1998 OPEN FORUM Abstracts
Subacute Care Documentation Under the New Prospective Payment System
Patrick J. Dunne, MEd, RRT
With a stroke of the presidential pen, Bill Clinton has unleashed the most sweeping structural and payment changes in Medicare since the implementation of DRGs in 1983. Beginning in July, 1998, and for the next three years, certain provisions of the Balanced Budget Act (BBA) of 1997 will introduce a prospective payment system for skilled nursing facilities, which will be a radical departure from the traditional, fee-for-service payment methodology previously in use under Medicare. The financial impact of this transformation on skilled nursing facilities in general will be nothing short of profound, while the impact on the delivery of respiratory care services to SNF residents remains clouded at best. To be sure, it will not be business as usual, and those who fail to grasp the enormity of the new changes are certain to become causalities, most likely sooner than later.

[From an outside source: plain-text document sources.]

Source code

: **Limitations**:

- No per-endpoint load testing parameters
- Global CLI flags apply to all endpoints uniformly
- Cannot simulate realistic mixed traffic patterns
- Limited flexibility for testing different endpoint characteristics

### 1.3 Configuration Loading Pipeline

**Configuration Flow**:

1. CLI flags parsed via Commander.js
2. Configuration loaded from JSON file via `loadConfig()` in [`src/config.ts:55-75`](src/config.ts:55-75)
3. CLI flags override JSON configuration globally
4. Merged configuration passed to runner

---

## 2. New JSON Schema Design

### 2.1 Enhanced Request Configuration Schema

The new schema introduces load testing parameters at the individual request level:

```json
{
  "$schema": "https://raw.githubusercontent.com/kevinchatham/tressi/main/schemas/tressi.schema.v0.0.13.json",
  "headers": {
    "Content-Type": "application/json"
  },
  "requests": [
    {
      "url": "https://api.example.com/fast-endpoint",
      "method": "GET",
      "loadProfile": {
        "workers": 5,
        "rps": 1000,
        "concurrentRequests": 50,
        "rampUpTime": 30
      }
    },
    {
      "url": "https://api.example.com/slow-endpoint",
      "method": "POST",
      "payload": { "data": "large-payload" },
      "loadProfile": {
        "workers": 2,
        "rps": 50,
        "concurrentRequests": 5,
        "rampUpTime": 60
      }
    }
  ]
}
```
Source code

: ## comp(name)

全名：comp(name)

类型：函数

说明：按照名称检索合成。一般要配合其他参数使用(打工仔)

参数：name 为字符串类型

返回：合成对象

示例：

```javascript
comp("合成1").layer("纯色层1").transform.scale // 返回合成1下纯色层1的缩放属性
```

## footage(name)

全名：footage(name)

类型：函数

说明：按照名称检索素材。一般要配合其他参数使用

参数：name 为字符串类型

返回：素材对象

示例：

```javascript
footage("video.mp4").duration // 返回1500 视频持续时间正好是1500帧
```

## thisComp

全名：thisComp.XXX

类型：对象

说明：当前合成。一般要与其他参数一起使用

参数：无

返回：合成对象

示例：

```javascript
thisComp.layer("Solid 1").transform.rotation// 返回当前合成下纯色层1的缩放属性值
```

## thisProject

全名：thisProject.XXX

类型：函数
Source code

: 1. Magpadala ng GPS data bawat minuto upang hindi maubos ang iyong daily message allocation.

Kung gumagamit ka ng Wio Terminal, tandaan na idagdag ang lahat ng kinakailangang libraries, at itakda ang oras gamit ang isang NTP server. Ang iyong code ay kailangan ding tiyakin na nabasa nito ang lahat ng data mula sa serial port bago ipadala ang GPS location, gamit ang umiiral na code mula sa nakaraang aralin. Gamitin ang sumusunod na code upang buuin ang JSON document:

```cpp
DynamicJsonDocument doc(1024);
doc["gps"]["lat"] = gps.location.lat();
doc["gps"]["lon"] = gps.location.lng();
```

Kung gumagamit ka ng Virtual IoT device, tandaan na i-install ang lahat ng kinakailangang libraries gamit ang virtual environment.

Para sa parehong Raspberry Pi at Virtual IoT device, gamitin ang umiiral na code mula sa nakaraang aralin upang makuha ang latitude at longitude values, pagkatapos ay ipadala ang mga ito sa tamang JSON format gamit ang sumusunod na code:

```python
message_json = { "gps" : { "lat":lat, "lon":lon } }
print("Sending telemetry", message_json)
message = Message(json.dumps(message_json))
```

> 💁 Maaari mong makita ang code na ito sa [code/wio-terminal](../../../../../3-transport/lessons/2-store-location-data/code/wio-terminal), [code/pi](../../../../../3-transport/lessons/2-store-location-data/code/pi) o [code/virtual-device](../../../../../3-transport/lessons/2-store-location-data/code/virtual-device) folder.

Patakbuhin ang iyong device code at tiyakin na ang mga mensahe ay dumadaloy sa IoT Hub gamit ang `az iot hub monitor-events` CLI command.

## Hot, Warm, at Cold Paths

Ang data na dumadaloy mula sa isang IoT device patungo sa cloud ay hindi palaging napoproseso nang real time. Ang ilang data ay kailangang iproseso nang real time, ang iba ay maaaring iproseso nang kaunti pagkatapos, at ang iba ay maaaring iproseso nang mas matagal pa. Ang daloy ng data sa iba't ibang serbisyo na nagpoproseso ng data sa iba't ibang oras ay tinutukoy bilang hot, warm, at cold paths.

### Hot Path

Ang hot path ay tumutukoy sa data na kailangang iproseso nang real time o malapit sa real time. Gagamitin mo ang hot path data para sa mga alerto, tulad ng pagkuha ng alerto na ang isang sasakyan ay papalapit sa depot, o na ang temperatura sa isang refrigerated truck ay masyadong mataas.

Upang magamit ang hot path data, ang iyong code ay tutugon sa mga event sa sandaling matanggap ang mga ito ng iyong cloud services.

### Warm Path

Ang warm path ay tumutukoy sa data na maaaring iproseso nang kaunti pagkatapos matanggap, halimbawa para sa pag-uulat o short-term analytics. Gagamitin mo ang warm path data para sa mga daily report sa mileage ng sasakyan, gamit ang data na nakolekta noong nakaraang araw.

Prior to passage of the BBA, care provided to Medicare beneficiaries in a skilled nursing facility was reimbursed under three separate payment Methods: capital, routine and ancillary care. Capital was paid at 100% of allowable cost, while routine care was reimbursed under a routine cost limits, or a per-diem based on regional averages. Ancillary services were paid at reasonable costs without limits. However, capital, routine and ancillary care are now combined into one federal per-diem payment, which is being phased in over a three year period. The federal per-diem is based on a payment rate (base rate) that is adjusted by a case mix index when residents are categorized into a Resource Utilization Group, or RUGs III classification. The classification scheme is driven by a minimum data set (MDS), a trans-disciplinary assessment of a resident's condition and needs, (since early 1990, HCFA has mandated that an MDS be completed on all SNF residents). In essence, it is HCFA's intent to use this RUGs/MDS scheme to base a skilled nursing facility's reimbursement on anticipated resource utilization for a particular resident, not on a flat per diem based on a particular illness or prior cost reports filed by the facility.
The challenges facing respiratory therapists under this new mechanism are formidable. Because RUGs is currently more oriented toward rehabilitation, services for medically complex residents such as those requiring ventilator care or other high-tech respiratory care are not properly taken into account. Thus, there will be the need for innovative strategies to address these and other inadequacies if we are to ensure the continued access to and availability of high quality, cost -- effective respiratory care in skilled nursing facilities.
The 44th International Respiratory Congress Abstracts-On-Disk®, November 7 - 10, 1998, Atlanta, Georgia.